La libération de Bougar a déclenché une vague de réactions dans le paysage politique sénégalais, et Abass Fall, maire de Dakar et figure importante du Pastef, ne cache pas son indignation. Dans un message publié sur ses comptes officiels sur les réseaux sociaux, il a exprimé son mécontentement, estimant que cette décision porte atteinte à sa dignité ainsi qu’à celle de son camp politique. Pour lui, la libération de Bougar constitue une atteinte directe à l’honorabilité des responsables de Pastef et reflète un traitement injuste dans l’application de la justice.
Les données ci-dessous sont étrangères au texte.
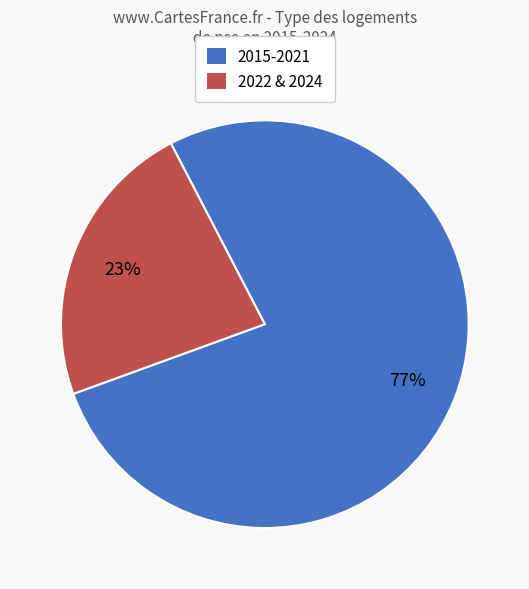

Is there a majority slice in this chart?

Yes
« Bougar est libre après avoir gravement porté atteinte à notre honorabilité. Cette main derrière sa libération doit avoir honte », a déclaré Abass Fall, dénonçant ce qu’il perçoit comme une manipulation politique et un manque de cohérence dans les décisions des autorités. Selon lui, cette décision illustre une tendance inquiétante à protéger certaines personnes au détriment d’autres, au mépris de l’équité et de la justice.
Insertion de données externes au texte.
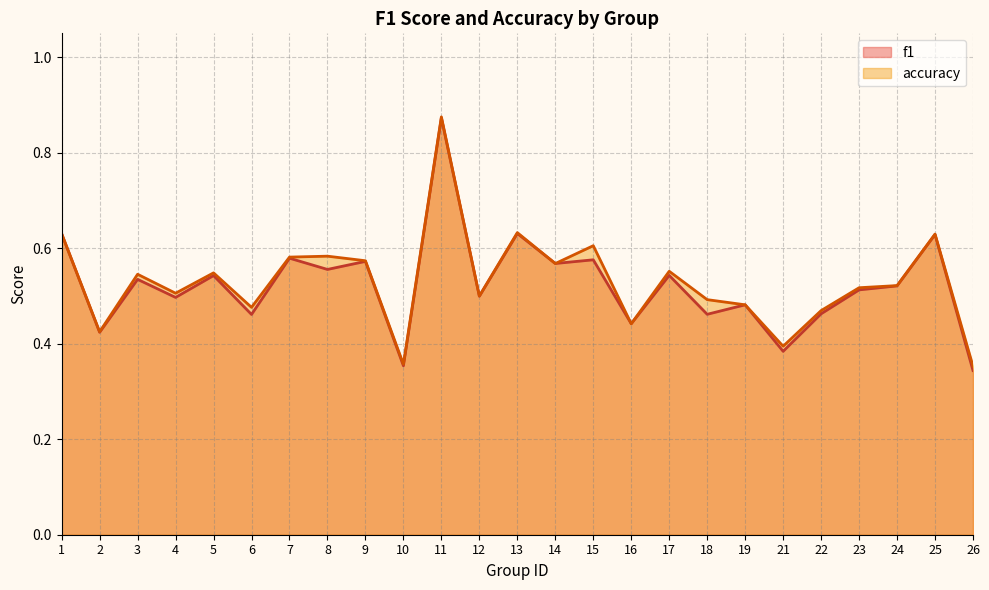

The accuracy series shows 0.4 at 21. True or false?

True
Le maire de Dakar a également pointé du doigt ce qu’il qualifie de dérive dans l’usage de la protection institutionnelle. « Protéger le Président est devenu un passe-droit pour insulter et diffamer sans raison et s’en tirer », a-t-il écrit, accusant implicitement certains acteurs politiques de bénéficier d’un traitement privilégié et de pouvoir s’affranchir des règles qui s’appliquent normalement à tous.
Abass Fall a enfin exprimé son amertume face au contraste entre cette décision et les engagements que les responsables politiques avaient pris devant les citoyens. « C’est ce Sénégal que nous avions vendu aux Sénégalais. Quelle honte ! », a-t-il ajouté, dénonçant ce qu’il perçoit comme une déception pour l’opinion publique et un affaiblissement de la confiance des Sénégalais dans la justice et les institutions.
Cette réaction met en lumière les tensions politiques persistantes dans le pays, notamment sur la question de l’impartialité de la justice et de la cohérence des décisions administratives et judiciaires. La libération de Bougar pourrait accentuer les divisions entre les différentes forces politiques et relancer les débats sur la responsabilité des autorités dans la gestion des affaires sensibles et leur impact sur la perception de l’État de droit au Sénégal.